[Opening Supplied entries section]

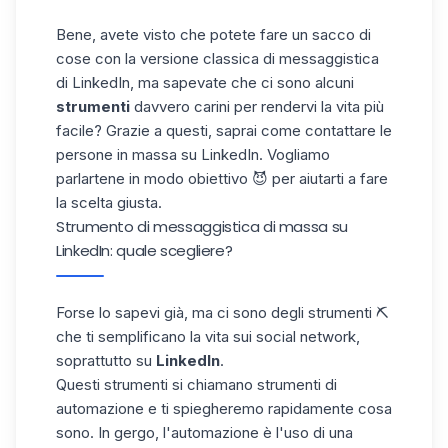
Bene, avete visto che potete fare un sacco di
cose con la versione classica di messaggistica
di LinkedIn, ma sapevate che ci sono alcuni
strumenti
davvero carini per rendervi la vita più
facile? Grazie a questi, saprai come contattare le
persone in massa su LinkedIn. Vogliamo
parlartene in modo obiettivo 😈 per aiutarti a fare
la scelta giusta.
Strumento di messaggistica di massa su
LinkedIn: quale scegliere?
Forse lo sapevi già, ma ci sono degli strumenti ⛏️
che ti semplificano la vita sui social network,
soprattutto su
LinkedIn
.
Questi strumenti si chiamano strumenti di
automazione e ti spiegheremo rapidamente cosa
sono. In gergo
, l'automazione
è l'uso di una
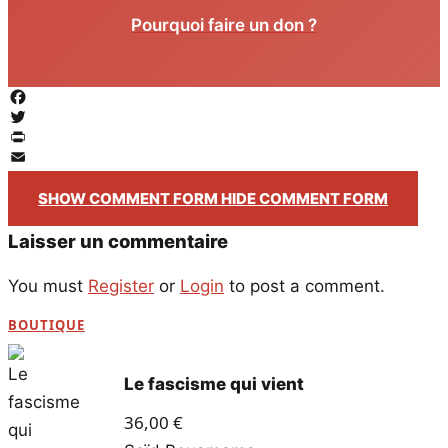
Pourquoi faire un don ?
Facebook
Twitter
PrintFriendly
Email
SHOW COMMENT FORM
HIDE COMMENT FORM
Laisser un commentaire
You must
Register
or
Login
to post a comment.
BOUTIQUE
Le fascisme qui vient
36,00
€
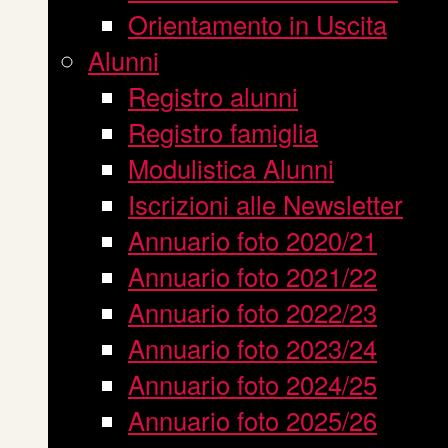
Orientamento in Uscita
Alunni
Registro alunni
Registro famiglia
Modulistica Alunni
Iscrizioni alle Newsletter
Annuario foto 2020/21
Annuario foto 2021/22
Annuario foto 2022/23
Annuario foto 2023/24
Annuario foto 2024/25
Annuario foto 2025/26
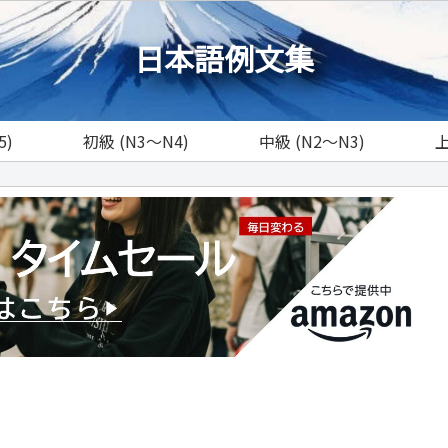
日本語例文集
5)
初級 (N3～N4)
中級 (N2～N3)
上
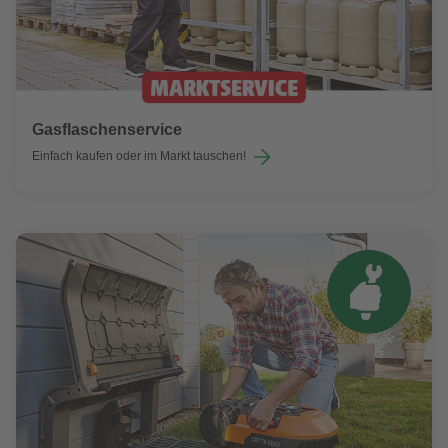
Gasflaschenservice
Einfach kaufen oder im Markt tauschen!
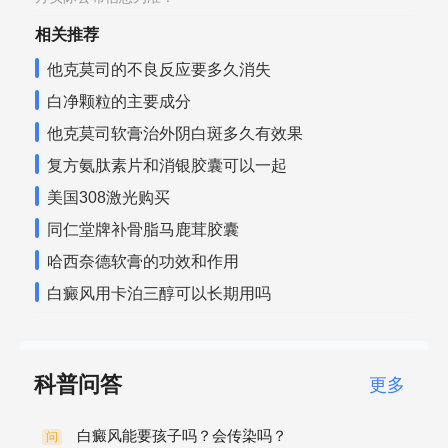
相关推荐
他克莫司的不良反应要多久消失
白净颗粒的主要成分
他克莫司软膏治外阴白斑多久有效果
复方氨肽素片和消银胶囊可以一起
美国308激光购买
同仁堂牌补骨脂马鹿茸胶囊
哈西奈德软膏的功效和作用
白癜风用卡泊三醇可以长期用吗
科普问答
更多
白癜风能要孩子吗？会传染吗？
问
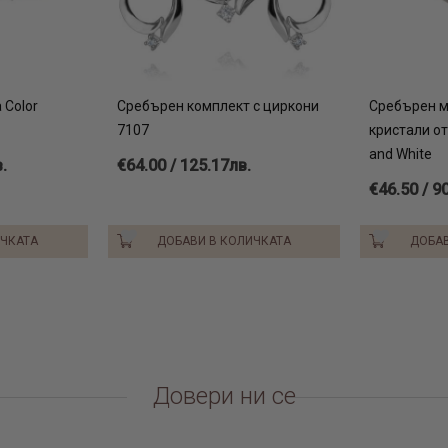
 Color
Сребърен комплект с циркони
Сребърен м
7107
кристали о
and White
.
€64.00 / 125.17лв.
€46.50 / 9
ИЧКАТА
ДОБАВИ В КОЛИЧКАТА
ДОБАВ
Довери ни се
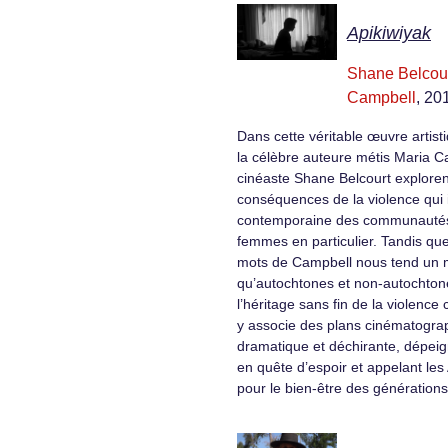
Apikiwiyak
Shane Belcou
Campbell
, 20
Dans cette véritable œuvre artisti
la célèbre auteure métis Maria C
cinéaste Shane Belcourt exploren
conséquences de la violence qui 
contemporaine des communautés
femmes en particulier. Tandis qu
mots de Campbell nous tend un mi
qu’autochtones et non-autochtone
l’héritage sans fin de la violence 
y associe des plans cinématogra
dramatique et déchirante, dépe
en quête d’espoir et appelant les 
pour le bien-être des générations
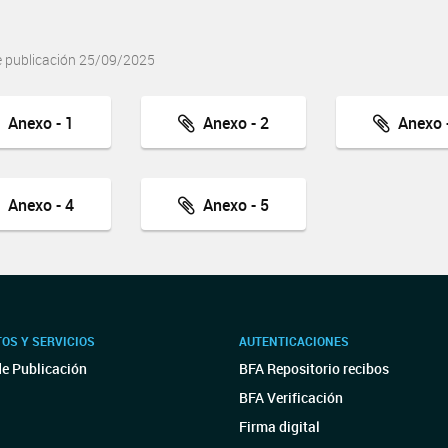
e publicación 25/09/2025
Anexo - 1
Anexo - 2
Anexo -
Anexo - 4
Anexo - 5
OS Y SERVICIOS
AUTENTICACIONES
de Publicación
BFA Repositorio recibos
BFA Verificación
Firma digital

[Closing Supplied entries section]

What is required.
Write the lines from the one with "mots de Campbell nous tend un mi" through the last line of the entries out again exactly, both ends included, and skip the pictures.

Answer box.
mots de Campbell nous tend un mi
qu’autochtones et non-autochtone
l’héritage sans fin de la violence 
y associe des plans cinématogra
dramatique et déchirante, dépe
en quête d’espoir et appelant les 
pour le bien-être des générations
e publicación 25/09/2025
Anexo - 1
Anexo - 2
Anexo -
Anexo - 4
Anexo - 5
OS Y SERVICIOS
AUTENTICACIONES
de Publicación
BFA Repositorio recibos
BFA Verificación
Firma digital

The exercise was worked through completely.